Eight tracks of sonic bitterness make up The Yearning and each one seems to resonate harder than the last. Like dark chocolate, the bold flavor isn’t for everyone – there’s friends that I know like prog metal I can show this to and they’d spit it out, respectfully though no less pleased with or caught off guard by its taste. For others with the palate for it, you may find yourself like me singing the hook to “Dissociative” loudly in your head as a mantra after several loops, or admiring the vocal depth and charm on “Tailspin of the Atmostrider”, a song that probably has the most in common with the classic prog rock scene Hypomanic Daydream rests one foot within, but still darkens its skies with smoke from fire and death. The album just feels like a broken kaleidoscope of colors and textures, all fighting to be seen, heard, and understood, and somehow you begin to build empathy for everything among the alluring tumult.
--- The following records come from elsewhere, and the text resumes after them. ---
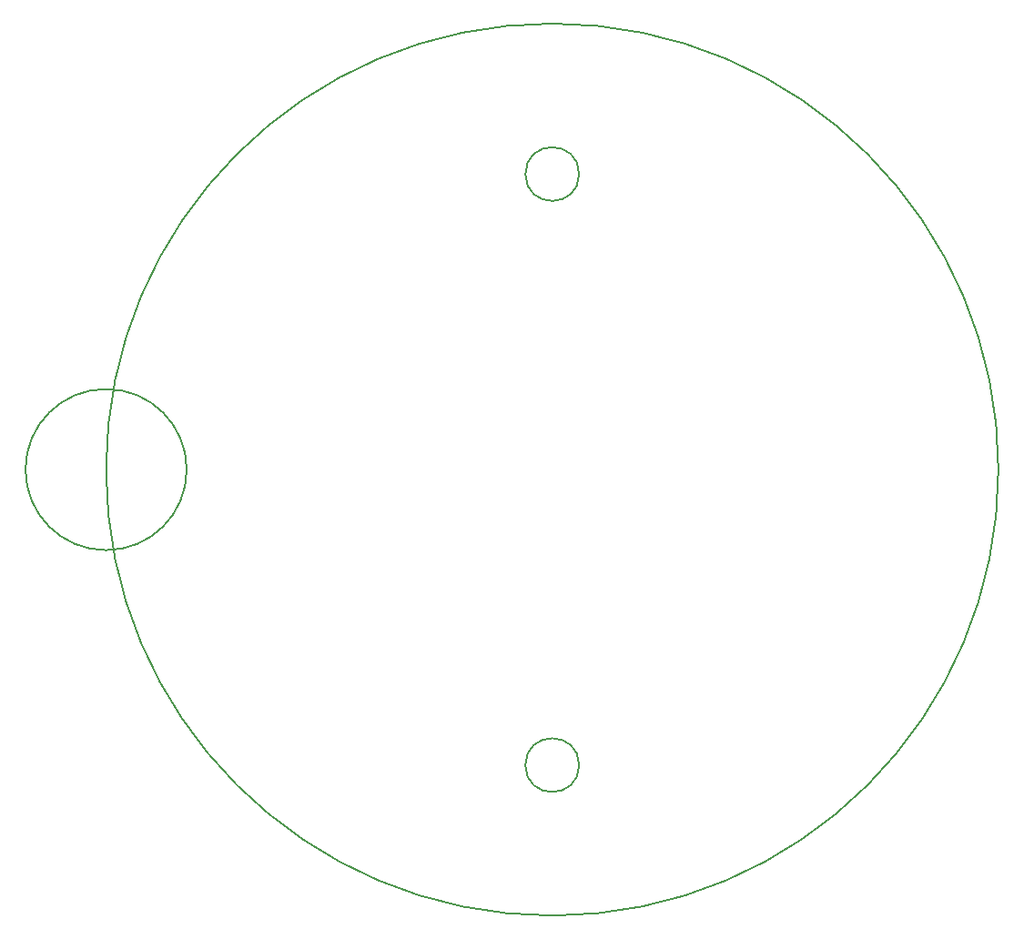
<source format=gbr>
G04 #@! TF.GenerationSoftware,KiCad,Pcbnew,5.0.0+dfsg1-2*
G04 #@! TF.CreationDate,2019-05-26T04:41:42+02:00*
G04 #@! TF.ProjectId,ceiling-light-controller,6365696C696E672D6C696768742D636F,rev?*
G04 #@! TF.SameCoordinates,Original*
G04 #@! TF.FileFunction,Profile,NP*
%FSLAX46Y46*%
G04 Gerber Fmt 4.6, Leading zero omitted, Abs format (unit mm)*
G04 Created by KiCad (PCBNEW 5.0.0+dfsg1-2) date Sun May 26 04:41:42 2019*
%MOMM*%
%LPD*%
G01*
G04 APERTURE LIST*
%ADD10C,0.200000*%
G04 APERTURE END LIST*
D10*
X112825000Y-98565000D02*
G75*
G03X112825000Y-98565000I-7500000J0D01*
G01*
X149325000Y-126065000D02*
G75*
G03X149325000Y-126065000I-2500000J0D01*
G01*
X149325000Y-71065000D02*
G75*
G03X149325000Y-71065000I-2500000J0D01*
G01*
X188325000Y-98565000D02*
G75*
G03X188325000Y-98565000I-41500000J0D01*
G01*
M02*

</source>
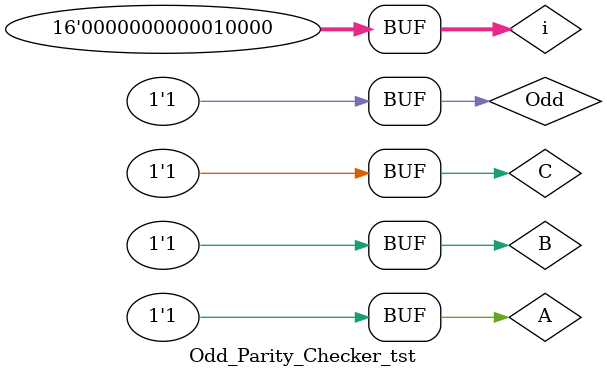
<source format=v>
`timescale 1ns / 1ps


module Odd_Parity_Checker_tst;

	// Inputs
	reg A;
	reg B;
	reg C;
	reg Odd;

	// Outputs
	wire P;
	reg [15:0] i;

	// Instantiate the Unit Under Test (UUT)
	Odd_Parity_Checker uut (
		.P(P), 
		.A(A), 
		.B(B), 
		.C(C), 
		.Odd(Odd)
	);

	initial begin
		// Initialize Inputs
		A = 0;
		B = 0;
		C = 0;
		Odd = 0;

		// Wait 100 ns for global reset to finish
		#100;
		for(i=0;i<16;i=i+1)
		begin
		{A,B,C,Odd}=i;
		#100;
		end
        
		// Add stimulus here

	end
      
endmodule


</source>
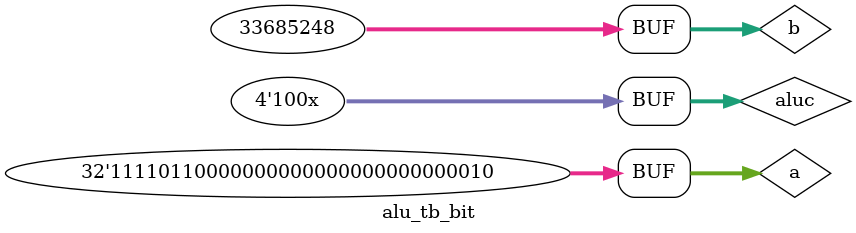
<source format=v>
`timescale 1ns / 1ps


module alu_tb_bit;

    reg [31:0] a;
    reg [31:0] b;
    reg [3:0] aluc;
    wire [31:0] r;
    wire zero;
    wire carry;
    wire negative;
    wire overflow;

    alu inst(a,b,aluc,r,zero,carry,negative,overflow);


    //test addu
    initial begin
        aluc = 4'b0100;
        a = 32'b1000_0010_0000;
        b = 32'b1000_0010_0000;        

        #40 
        aluc = 4'b0101;
        a = 32'b0000_0000_0000;
        b = 32'b1000_0000_0000;        

        #40 
        aluc = 4'b0110;
        a = 32'b1000_0010_1111_0000_1111_0000_0000_0010;
        b = 32'b1000_0010_0000_0001_0000_0000_0000_0000;

        #40 
        aluc = 4'b0111;
        a = 32'b0011_0110_0000_0000_0000_0000_0000_0010;
        b = 32'b1000_0010_0000_0001_0000_0000_0000_0000;

        #40 
        aluc = 4'b100x;
        a = 32'b1111_0110_0000_0000_0000_0000_0000_0010;
        b = 32'b0000_0010_0000_0001_1111_1111_0000_0000;
    end


endmodule

</source>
The Yearning is at times desperate, but always disparate with how it combines wide-reaching elements across the spectrum of weirdo prog music. It absolutely works and while it’s not a wonder how it’s accomplished (Manic Dream Girl just seems to be a consummate musician and writer which enables the music to work on a level many others couldn’t do), it is wonderful to me as a project. Like, I haven’t heard anything quite like this in my life until now. I can of course draw comparisons with individual sections, but then in comes another totally different one that crashes into the former, beaching them both on an island of eclectic playfulness driven by deep, devilish desire and cosmic levels of collapse around it. For as much as we collectively yearn, so too do we have to contend with abject horror to get what we want. Hypomanic Daydream doesn’t provide answers or advice for this – it’s clear we’re all in this struggle together, still figuring it out, still getting burnt by the proverbial stove. Maybe the ultimate question The Yearning asks implicitly through its themes and chaos is, is it all worth it?